Idris diz que ouviu falar da fuga, pela primeira vez, quando foi convidado, com vários outros, a comer e orar com um Imã numa sala. Foi o Imã quem falou a todos ali reunidos sobre a fuga, naquela noite. Removeu-se o revestimento do chão da cela. Diz Idris: “Momentos depois, alguém bateu de baixo para cima, na área vazia” e usaram o ‘macaco’ hidráulico para quebrar o concreto. Explica por que precisavam das armas: “Aquela ala tinha duas salas para criminosos e vários espiões da polícia. Decidiu-se que, se os espiões criassem problemas ou tentassem alertar os guardas, nós os mataríamos”. Os prisioneiros foram informados de que não poderiam levar nenhuma bagagem.
Idris foi o segundo homem a entrar no túnel. Descreve o que viu: “O túnel não era muito largo. Podia-se andar agachado ou rastejar sem dificuldade. A cada 15m havia uma lâmpada, que clareava muito bem. Os Mujahideen haviam instalado um tubo de plástico de 6 polegadas para ventilação. Andamos cerca de 15 minutos por dentro do túnel e chegamos ao outro lado.” \\Na saída do túnel, os prisioneiros eram revistados por um grupo de Mujahideen, que recolhiam telefones celulares e dinheiro que ultrapassasse 3 mil Afghanis (£43). Não havia carros e caminhões suficientes para transportar todos; os que conheciam Kandahar foram instruídos a sair pelos fundos da casa e andar até a cidade, evitando as vias principais. Idris conta que ele e alguns amigos pararam um táxi às 4h da manhã e passaram livremente por dois postos policiais. Àquela altura, todos os prisioneiros políticos já haviam saído do túnel, inclusive um que tinha uma perna quebrada, ainda fixada por pinos metálicos. Os pinos quebraram dentro do túnel, mas o homem foi carregado para fora pelos outros.
Os Talibã estimam o custo total da operação em cerca de £12 mil “pelo aluguel da casa, comida, alimentação para os Mujahideen, custo dos caminhões e outros equipamentos”.
O relato de como mais de 500 homens conseguiram dispersar-se sem ser notados em Kandahar, no meio da noite, soa estranho, mas não é inverossímil. As casas afegãs são em geral conjuntos voltados para um pátio interno, com paredes externas sem janelas, o que impede que se veja o interior das casas. O relato dos Talibã diz que “a casa usada para a operação estava a cerca de 20m de uma torre de vigia inimiga”, de onde se podia ver o interior do pátio da casa.

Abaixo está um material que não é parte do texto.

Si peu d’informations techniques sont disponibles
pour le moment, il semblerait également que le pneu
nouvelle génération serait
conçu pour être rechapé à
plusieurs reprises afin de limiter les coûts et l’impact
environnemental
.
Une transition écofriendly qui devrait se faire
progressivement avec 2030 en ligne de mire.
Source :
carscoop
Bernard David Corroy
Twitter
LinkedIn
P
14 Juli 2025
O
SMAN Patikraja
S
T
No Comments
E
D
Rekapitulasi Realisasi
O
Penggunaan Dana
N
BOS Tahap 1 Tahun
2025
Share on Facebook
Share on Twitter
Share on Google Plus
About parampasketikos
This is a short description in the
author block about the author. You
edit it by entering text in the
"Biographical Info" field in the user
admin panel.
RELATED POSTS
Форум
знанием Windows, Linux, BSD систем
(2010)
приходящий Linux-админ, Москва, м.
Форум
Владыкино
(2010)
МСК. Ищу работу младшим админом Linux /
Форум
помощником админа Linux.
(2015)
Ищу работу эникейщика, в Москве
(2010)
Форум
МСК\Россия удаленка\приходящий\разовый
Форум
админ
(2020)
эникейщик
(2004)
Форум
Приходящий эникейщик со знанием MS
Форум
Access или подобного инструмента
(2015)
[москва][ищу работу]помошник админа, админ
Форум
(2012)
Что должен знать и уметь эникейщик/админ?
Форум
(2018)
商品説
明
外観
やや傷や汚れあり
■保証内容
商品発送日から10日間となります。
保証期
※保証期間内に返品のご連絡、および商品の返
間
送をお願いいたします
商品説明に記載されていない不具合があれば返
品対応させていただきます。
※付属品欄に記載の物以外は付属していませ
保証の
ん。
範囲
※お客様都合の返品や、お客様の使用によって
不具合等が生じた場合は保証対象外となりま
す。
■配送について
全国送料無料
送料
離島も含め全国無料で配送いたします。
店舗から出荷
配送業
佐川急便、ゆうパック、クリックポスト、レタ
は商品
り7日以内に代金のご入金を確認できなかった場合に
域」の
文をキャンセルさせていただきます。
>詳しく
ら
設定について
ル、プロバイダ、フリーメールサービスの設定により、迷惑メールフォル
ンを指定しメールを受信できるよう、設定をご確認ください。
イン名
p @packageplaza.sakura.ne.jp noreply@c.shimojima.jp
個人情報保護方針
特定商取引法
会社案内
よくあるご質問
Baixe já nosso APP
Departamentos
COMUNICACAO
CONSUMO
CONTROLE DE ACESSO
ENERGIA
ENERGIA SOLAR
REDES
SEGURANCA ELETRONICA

O mais provável é que a audácia da operação gigante de escavação, ao longo de tanto tempo, sob o nariz dos guardas, tenha sido o fator decisivo para impedir que as autoridades descobrissem o plano. Também impressiona que pelo menos 25 pessoas que participavam do plano nas etapas finais tenham conseguido preservar absoluto sigilo.
Nos dias que se seguiram à fuga, a mídia estrangeira só comentou o ganho dos Talibã, que haviam conseguido resgatar tantos combatentes experientes, prontos para voltar aos combates. Mas talvez mais importante que isso é o quanto a grande fuga da prisão de Kandahar diz sobre a capacidade de organização, a habilidade e a determinação dos Talibã. Esses são os atributos que explicam por que é tão difícil derrotá-los.